SOURCE PASSAGE
== Segment start ==

Written by Carol Wyer — The crime writing whirlwind that is Carol Wyer has produced her third book of the year, and fans of DI Robyn Carter are in for a treat. However, the story starts with Carter’s arch rival DI Tom Shearer in the spotlight.

He and his team are keeping watch on a self-storage warehouse following a tip-off that a drugs delivery is about to take place. It’s been a long night and nothing has happened, so Shearer gives the word to break into the three storage rooms implicated by their snitch. The first two yield assorted household goods, while the third contains nothing but an odd looking wooden chest. Result! Not quite. When the locked chest is forced open it doesn’t contain a Class A bounty but the body of a young woman…

Which is where Robyn Carter comes in, and with a new DCI to impress, the pressure is on to catch the killer – fast. Luckily for us, this is not to be, because where this author really shines is in the drip-fed, snail’s pace of a realistic police investigation. It builds block by block – or, in Carter’s case, Post-it by Post-it – and there’s many a cul-de-sac to be explored before our girl catches the perpetrator.

== Segment end ==

DATASET EXCERPTS
== Segment start ==

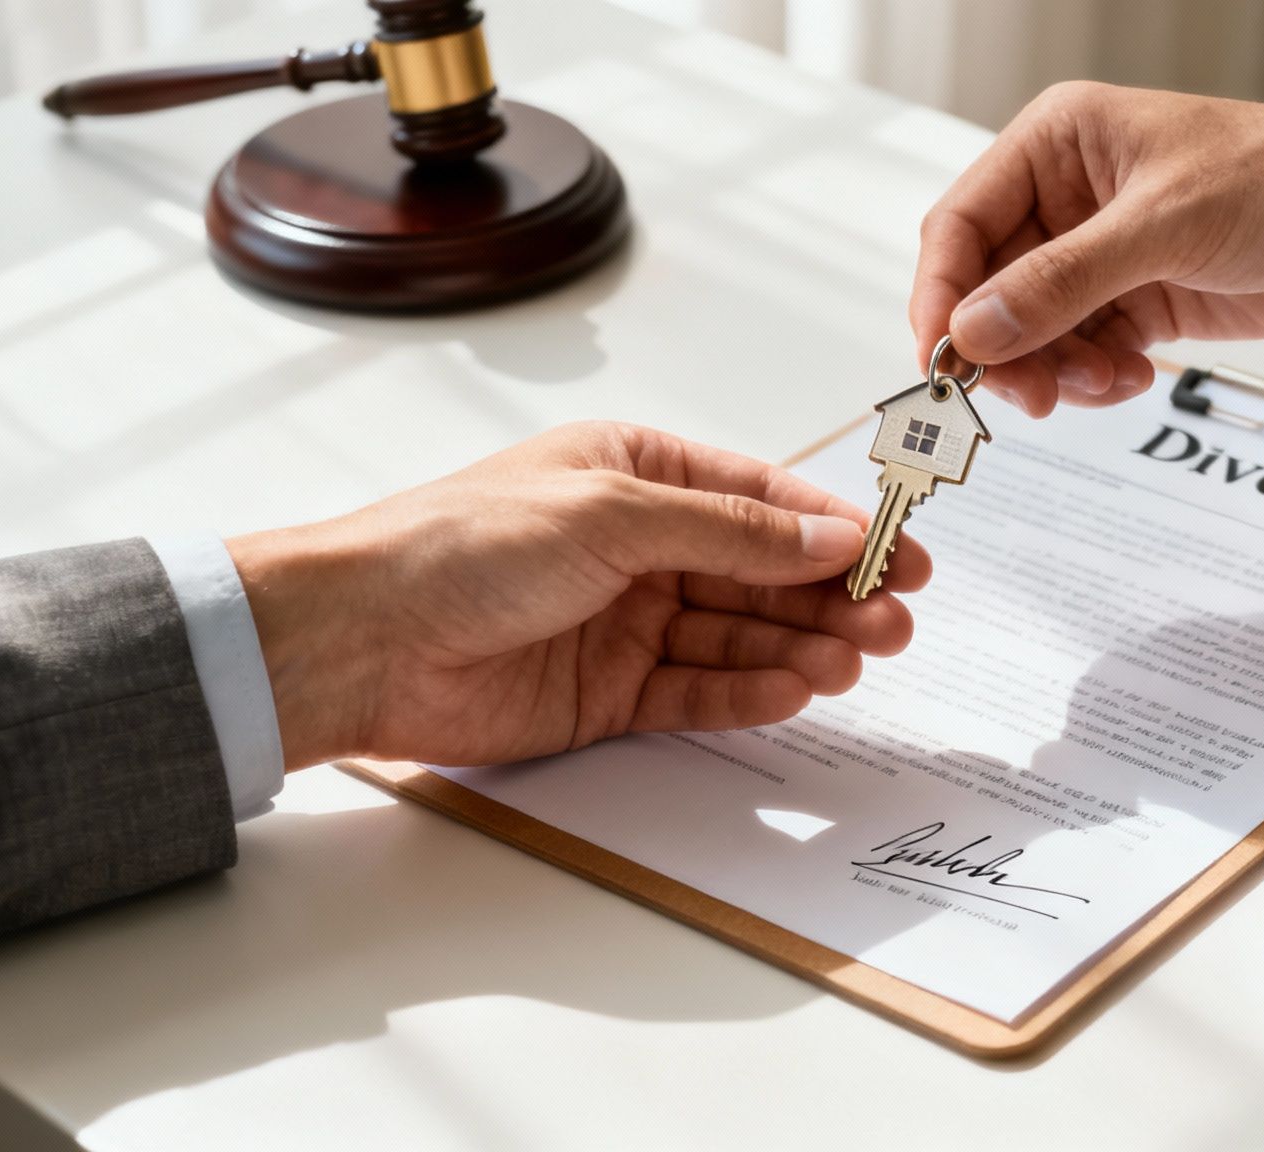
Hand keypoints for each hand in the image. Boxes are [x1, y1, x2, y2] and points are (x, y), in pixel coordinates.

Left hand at [225, 423, 926, 768]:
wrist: (364, 641)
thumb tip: (830, 538)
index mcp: (636, 474)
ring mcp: (626, 622)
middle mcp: (638, 546)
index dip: (834, 529)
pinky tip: (798, 689)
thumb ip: (731, 533)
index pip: (760, 500)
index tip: (900, 554)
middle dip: (832, 596)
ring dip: (803, 646)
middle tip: (896, 622)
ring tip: (861, 658)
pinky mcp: (608, 693)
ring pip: (739, 637)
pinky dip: (749, 693)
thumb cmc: (464, 545)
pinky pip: (697, 693)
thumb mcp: (613, 514)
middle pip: (761, 574)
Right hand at [912, 84, 1263, 416]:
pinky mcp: (1137, 302)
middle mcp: (1069, 198)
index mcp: (1059, 142)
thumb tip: (975, 331)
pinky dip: (1095, 379)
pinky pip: (1082, 354)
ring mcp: (1102, 255)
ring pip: (1033, 334)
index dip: (943, 295)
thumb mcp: (1167, 225)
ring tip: (1105, 382)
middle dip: (1005, 349)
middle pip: (989, 289)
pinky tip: (1134, 376)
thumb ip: (1064, 281)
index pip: (961, 222)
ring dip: (1055, 372)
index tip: (944, 359)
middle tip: (1028, 397)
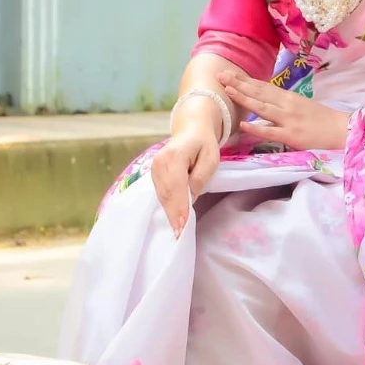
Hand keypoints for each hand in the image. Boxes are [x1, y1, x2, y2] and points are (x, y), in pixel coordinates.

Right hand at [151, 122, 219, 236]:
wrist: (190, 131)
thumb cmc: (204, 145)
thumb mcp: (211, 158)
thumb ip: (200, 177)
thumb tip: (190, 197)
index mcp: (175, 155)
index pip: (176, 185)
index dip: (179, 205)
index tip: (182, 224)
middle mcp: (160, 162)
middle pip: (166, 193)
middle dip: (173, 214)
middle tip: (179, 234)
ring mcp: (154, 168)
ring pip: (162, 195)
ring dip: (169, 213)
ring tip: (176, 230)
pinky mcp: (154, 174)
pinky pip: (160, 193)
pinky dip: (166, 206)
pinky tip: (172, 218)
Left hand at [219, 73, 349, 151]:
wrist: (341, 130)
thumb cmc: (321, 120)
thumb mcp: (300, 106)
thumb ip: (281, 103)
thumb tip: (262, 101)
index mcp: (288, 97)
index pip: (262, 86)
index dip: (244, 79)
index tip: (228, 72)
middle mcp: (286, 105)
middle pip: (259, 92)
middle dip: (238, 83)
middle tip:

== Segment end ==

WHAT YOU ARE ASKED TO DO
Change "whirlwind" to "powerhouse" in the book review between "Written by Carol" and "in the spotlight.", inclusive, and write out that stretch with the change made. Please set the data aside, since none of it is needed here.

SOLUTION BELOW
Written by Carol Wyer — The crime writing powerhouse that is Carol Wyer has produced her third book of the year, and fans of DI Robyn Carter are in for a treat. However, the story starts with Carter’s arch rival DI Tom Shearer in the spotlight.